Provided records Start Marker

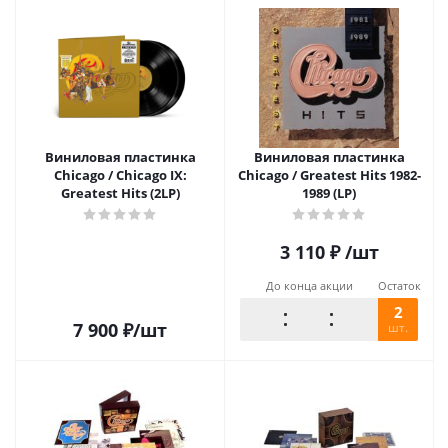
Виниловая пластинка
Виниловая пластинка
Chicago / Chicago IX:
Chicago / Greatest Hits 1982-
Greatest Hits (2LP)
1989 (LP)
3 110
₽
/шт
До конца акции
Остаток
2
7 900
₽
/шт
шт.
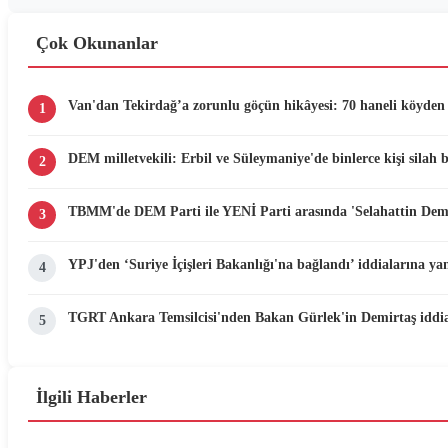
Çok Okunanlar
Van'dan Tekirdağ’a zorunlu göçün hikâyesi: 70 haneli köyden 
1
DEM milletvekili: Erbil ve Süleymaniye'de binlerce kişi silah 
2
TBMM'de DEM Parti ile YENİ Parti arasında 'Selahattin Demir
3
YPJ'den ‘Suriye İçişleri Bakanlığı'na bağlandı’ iddialarına yan
4
TGRT Ankara Temsilcisi'nden Bakan Gürlek'in Demirtaş iddias
5
İlgili Haberler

Provided records End Marker

- **Exercise**
Give the text read from the material again, replacing every "Виниловая пластинка" with "Vinyl LP" and changing nothing else. Leave the pictures out of your answer.

- **Answer section**
Vinyl LP
Vinyl LP
Chicago / Chicago IX:
Chicago / Greatest Hits 1982-
Greatest Hits (2LP)
1989 (LP)
3 110
₽
/шт
До конца акции
Остаток
2
7 900
₽
/шт
шт.
Çok Okunanlar
Van'dan Tekirdağ’a zorunlu göçün hikâyesi: 70 haneli köyden 
1
DEM milletvekili: Erbil ve Süleymaniye'de binlerce kişi silah 
2
TBMM'de DEM Parti ile YENİ Parti arasında 'Selahattin Demir
3
YPJ'den ‘Suriye İçişleri Bakanlığı'na bağlandı’ iddialarına yan
4
TGRT Ankara Temsilcisi'nden Bakan Gürlek'in Demirtaş iddias
5
İlgili Haberler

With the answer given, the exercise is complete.